Saturday, July 27, 2019

You Don't Have to Go Home, But You Can't Stay Here



It was such a beautiful morning.  Maybe an hour or two outside Green Bay, a quiet place deep in the Nicolet forest.  The smell of pine trees and sandy earth... and the warmth of the woman he loved, her hair damp with dew from lying under the open sky.  No werewolves, no sorcerers, just he and Liz, together.  The rising sun gave the promise of a new beginning, endless renewal, and..



"Hey, watch it...   buddy!"  The manwolf turned sharply to look down at the creature that had jostled him at the bar.  The thing looking up at him obviously had no idea what he'd just said (or growled, rather)- all it saw was a surly, eight foot tall engine of destruction perched on a barstool.  It stared up at him in sheer terror, blurted out some kind of weird, gargled noise, turned tail, and ran.



Fenris looked back at his beer and sighed wistfully.  Perfectly good daydream, totally ruined.  At least they had Leiney's at this dump.  He couldn't find any in New York, but here, here at the goddamned edge of the universe, in a little shithole that had nothing on Mos Eisley, here he could get a frickin Honey Weiss.



Dr. Christensen, you and I both know this is not the edge of the universe.  A familiar voice whispered in his mind.  Was nothing sacred?



Aneksi, I'm trying to have a drink here.  An adult beverage?  You remember those, don't you?  I go to the bar to be alone and drown my sorrows.



Yes, I remember them very well.  I do not believe, however, that the alcohol will have the effect you desire, given your meatabolism.  It seems a futile ritual, on the face of it.



"Don't I know it,"  he growled. The barkeep looked at him in confusion.  He pushed the empty over and said, "Sure, Sam, I'll have another, thanks."



He took note as Drax, Groot and Rocket entered the establishment, grabbing a table not too far away.



Dr. Christensen, I believe that with your universal translator turned off, communicating with other patrons or the staff will be problematic.



"Yeah, that's exactly the point."



The barkeep pushed another drink over, and looked at Fenris blankly.  The manwolf nodded back happily.



"So, to what do I owe the pleasure of this mental intrusion?"



I wish to discuss recent events that have effected me.  I believe with your expertise in both science and the occult, your insight would be very valuable.



"Let, 'er rip, then" he replied, downing the ice cold beer.  "And for you, I'll even waive my normal hourly rate."



But, you don't-



"Oh for Chrissakes, Aneksi, what is it?"  As he tensed and curled his claws into fists, the nearby patrons slowly began to back away.



...Very well.

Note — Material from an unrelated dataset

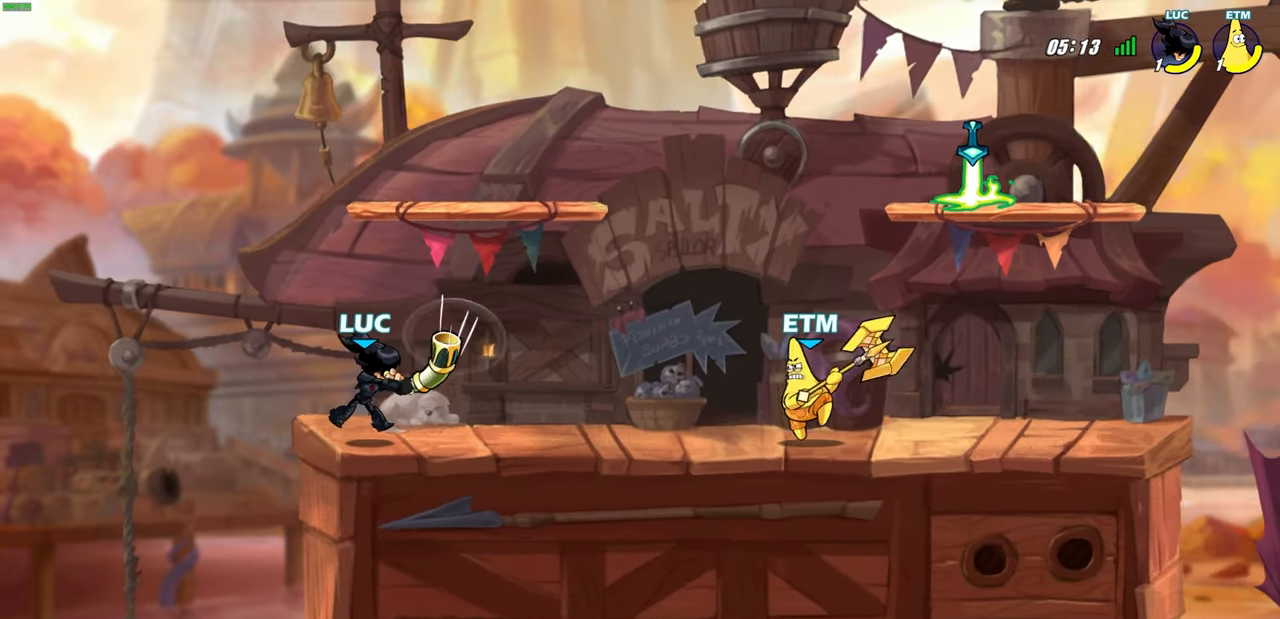
{"buttons": ["CROSS"], "left_stick": "right", "right_stick": "center", "events": [[167, "R2", "down"], [317, "R2", "up"], [433, "CROSS", "down"]]}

As the distraction with the Kree has concluded, I have once again spent a great deal of time in deep meditation.  I allowed my consciousness to wander farther than I have in many, many centuries.  In my wanderings, I have had a vision.



It is little more than a vague impression at this time.  Upon returning to earth, however, I   will seek out Stephen Strange's manservant and request access to the Doctor's sanctum, to focus and refine my insights into the meaning of this.



The sum of my vision is thus- There is darkness.  And ash and flame.  I sense great power of life, which cannot be defeated by death yet is consumed by death, and yet it is also death that creates life.



"The phoenix,"  he muttered, after a moment of thought. "Interesting.  Why the phoenix?"



This I do not know.  I have not dreamt of a firebird directly.  Not yet.



"Well, you're a being of pure psychic energy now.  Legends say the phoenix is  the nexus of all psionic power in the universe.  And you are like a psychic transceiver, Aneksi.  I doubt even old baldy is as sensitive to long range psionic vibrations as you are.  Maybe something out here tripped your trigger, like you're some kind of early warning system.  I don't know.  With the intimate connection between life energy and psionic energy, something of that magnitude would stick out to you like a sore thumb, no matter what."



He leaned over to the bartender.  "Pour it again, Sam."



Leaning back, he stretched and yawned.  "Anyway, those are my thoughts.  We're so far out in the galaxy, who really knows. There's a lot of crazy shit going down out here.  The sooner we get home, the better."



I concur, Dr. Christensen.  Your insight has proved valuable to me.  Many thanks.



"Don't mention it."



"And I mean it.  Don't mention it to anyone.  Let me know how it turns out at Strange's and we'll talk some more later."



His sharp ears picked out the telltale signs of a commotion a short distance away.  Looking back, it appeared that the frisky raccoon and the big ole' bastard had already had too much to drink and were picking a fight.  Judging by the pissed off looks on the faces of a little Xandarian stunner and her starship marine boyfriend, things were going south quickly.  It also appeared that the rest of the guy's platoon-mates were on shore leave, too, and were quickly moving in on the action.  The towering babysitter's obligatory attempt to calm the situation down was little more than an apologetic 'I am Groot,' which only seemed to inflame the situation even more...



"I gotta go Aneksi," he said hopefully. "I think there may be trouble."